Dit zijn een aantal voorbeelden van producten die in feite vereisen dat de gebruiker een zeer scherpe en uitgesproken rentevisie heeft. Zo is het alleen interessant om een extendible lening af te sluiten als je verwacht dat de relevante rente voor het tweede tijdvak uiteindelijk gelijk zal zijn aan de afgesproken rente voor die periode. Alleen in dat scenario ondervindt de klant geen nadeel van deze optie, terwijl hij wel het voordeel geniet in het eerste tijdvak. In elk ander scenario zit hij óf opgescheept met een hoger dan marktconforme rente, óf is hij blootgesteld aan een gestegen rente.

Een Zero Cost Knock-In Collar zou alleen interessant kunnen zijn voor klanten die verwachten dat de rente beperkt zal dalen en daarvan dusdanig overtuigd zijn, dat ze bereid zijn een boete te betalen als de rente verder daalt dan zij verwachten. Dat vraagt al snel een zeer professionele rentevisie van de klant; als hij die niet heeft, wordt het kopen van zo’n product een blinde gok. En kan oprecht de vraag worden gesteld of in dat product het gok-element uiteindelijk een grotere rol speelt dan het risicobeheersing-element.

Risicovisie

Het beheersen van renterisico’s zou los moeten staan van het hebben (of opleggen) van een rentevisie. Het actief inspelen op een specifieke rentevisie krijgt al snel het karakter van een speculatie.
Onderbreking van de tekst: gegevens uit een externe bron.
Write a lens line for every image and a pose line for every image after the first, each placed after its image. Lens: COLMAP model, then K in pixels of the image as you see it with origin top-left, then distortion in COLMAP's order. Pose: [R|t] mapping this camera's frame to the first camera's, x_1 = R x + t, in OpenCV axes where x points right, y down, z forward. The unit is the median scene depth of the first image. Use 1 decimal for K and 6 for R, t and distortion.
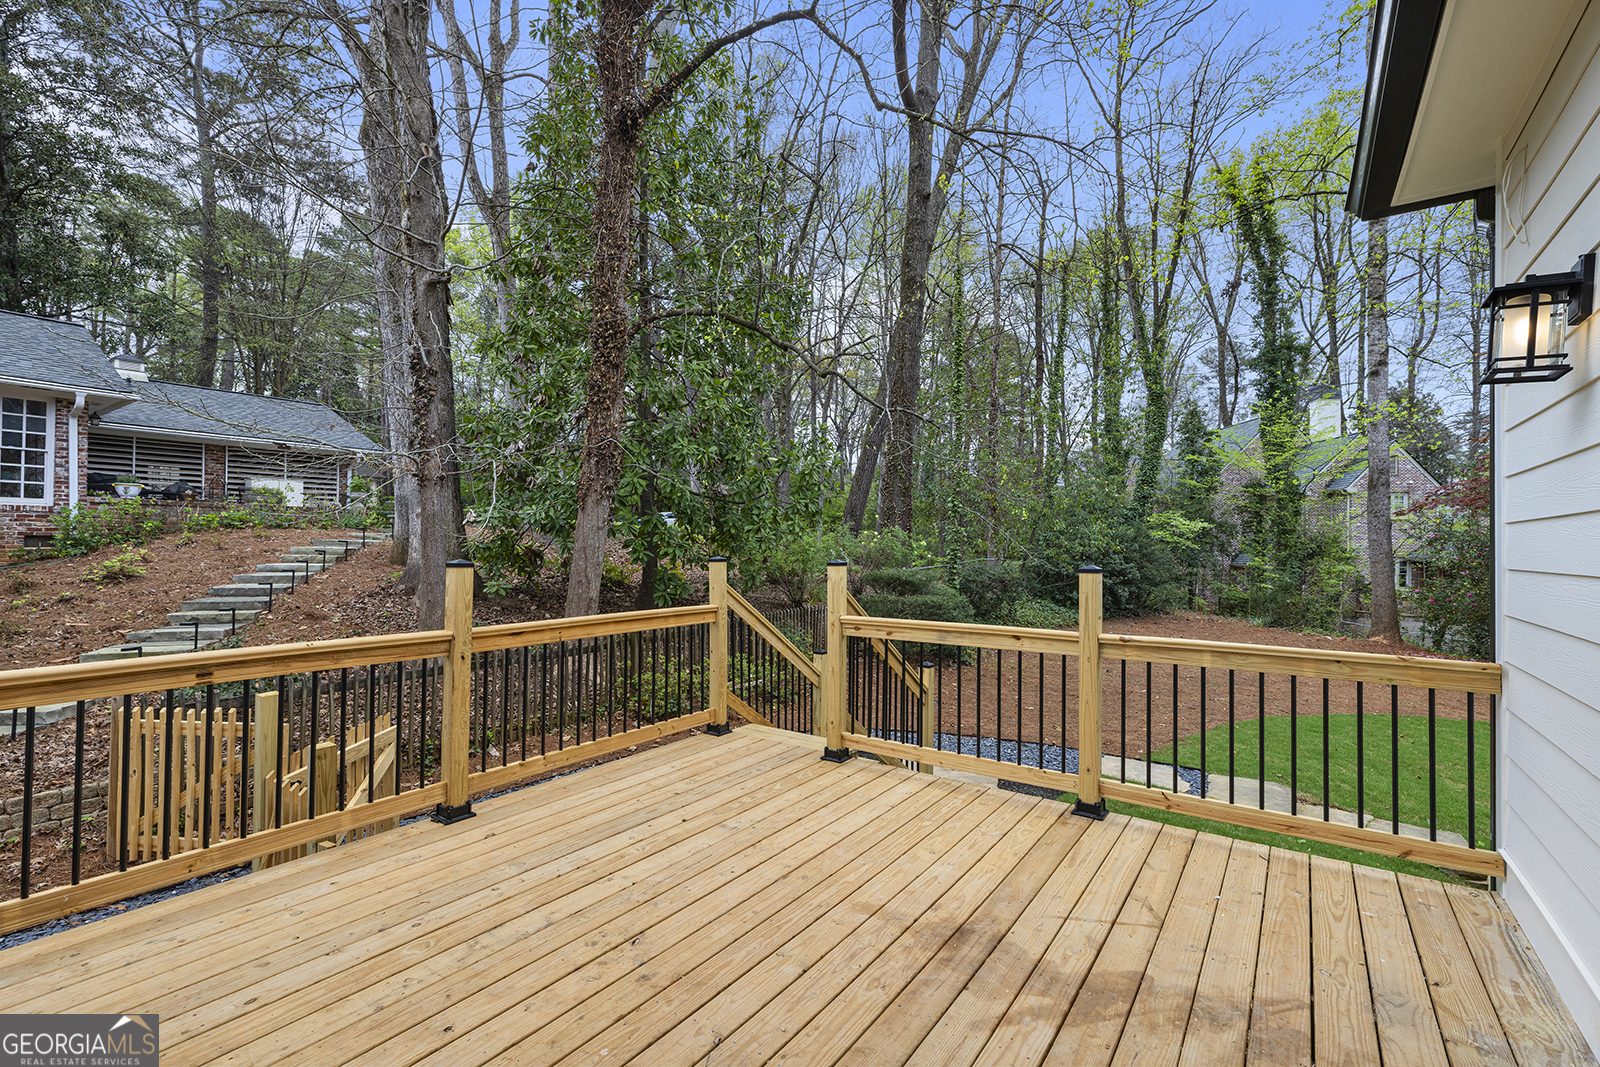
lens RADIAL K [[710.8, 0, 801.7], [0, 710.8, 537.5], [0, 0, 1]] dist [-0.001496, -0.000017]
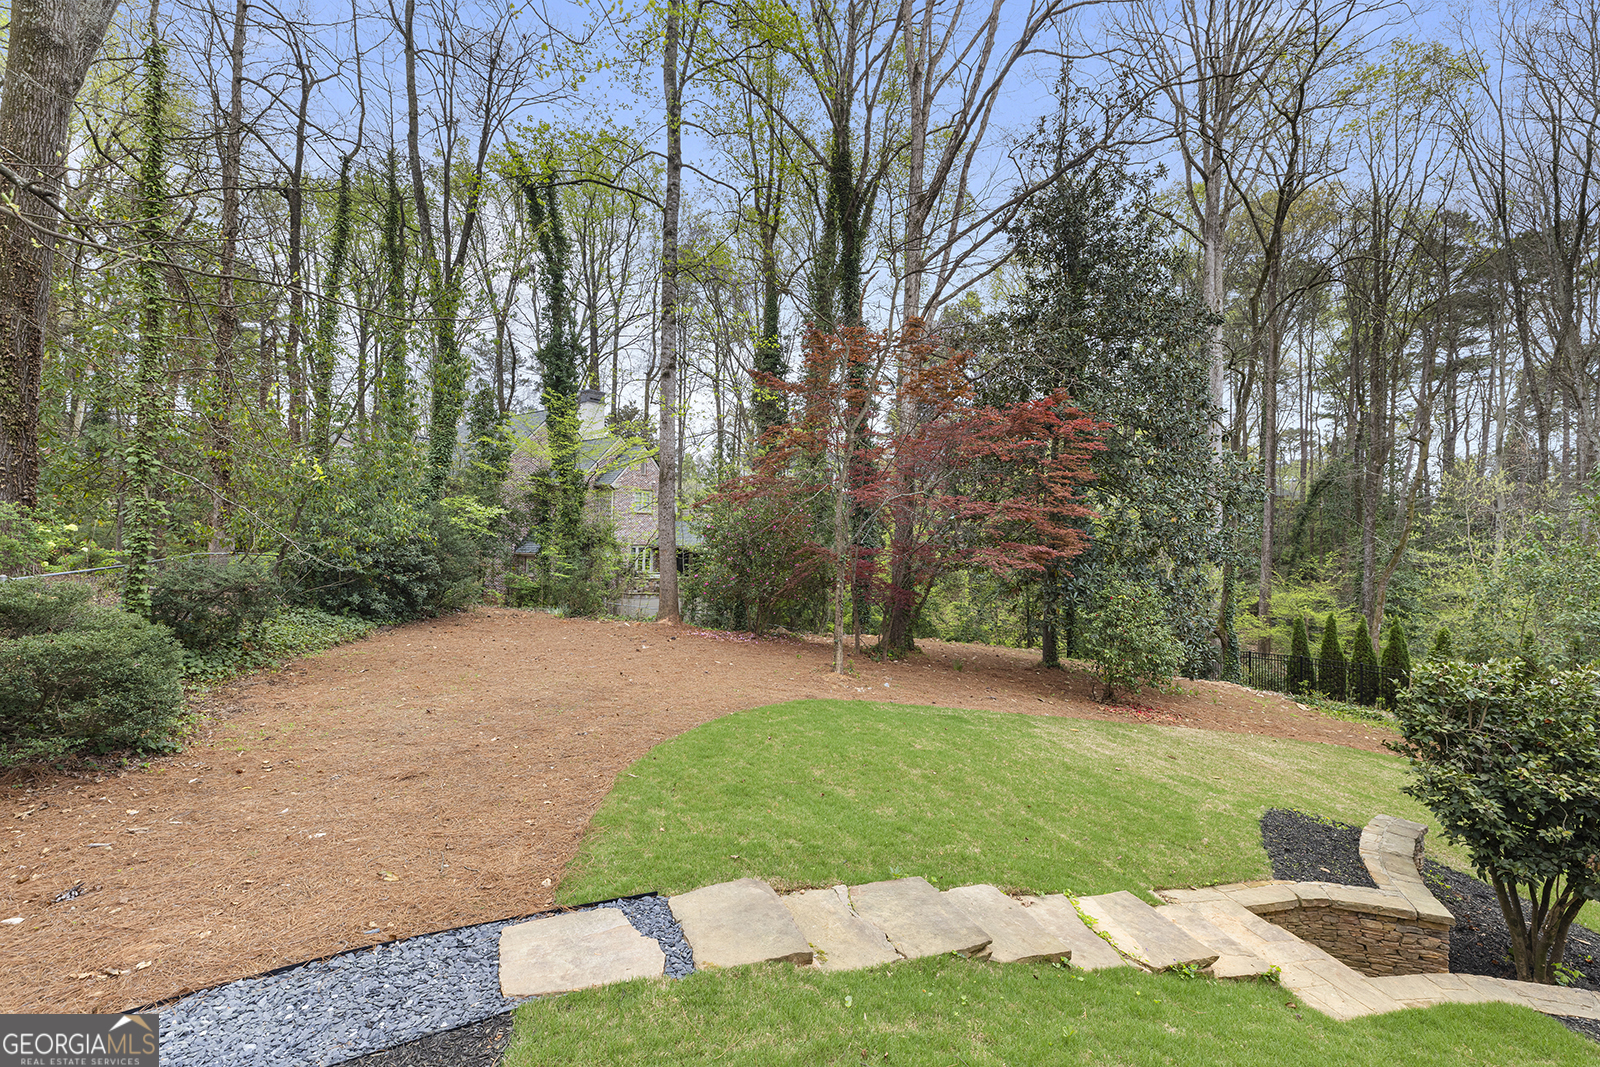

Risicobeheersing is juist een kwestie van het managen van onzekerheden. Als je vandaag een financiering sluit tegen een variabele rente, ben je gevoelig voor een rentestijging, ongeacht wat jouw rentevisie (of die van de bank) is. Want die visie kan onjuist blijken te zijn, waardoor het risico zich manifesteert. Wat wel relevant is, is om een inschatting te maken hoe groot het renterisico is (in termen van impact op de winst), zowel in euro’s als in looptijd. Risicobeheersing vraagt om een risico-visie, niet om een rentevisie.

Lakmoesproef

Er is dus zeker wat te zeggen voor een verbod op producten die qua werking niet (of niet goed) aansluiten bij het renterisico van de klant. Zo’n verbod kan gekoppeld worden aan specifieke doelgroepen of sectoren. Een lakmoesproef voor dit soort rentederivaten kan heel eenvoudig zijn. Voor de toelating van financiële producten wordt nogal eens de vergelijking met de farmaceutische industrie gemaakt, waarbij medicijnen eerst door  een uitgebreid test-circuit moeten gaan, voordat ze op de markt worden gebracht. Die vergelijking gaat mank omdat de lakmoesproef voor dit soort rentederivaten door experts kan worden vastgesteld; daar zijn geen proefpersonen en onderzoeken naar onbekende bijwerkingen voor nodig. Jarenlange testen zijn daarom niet nodig.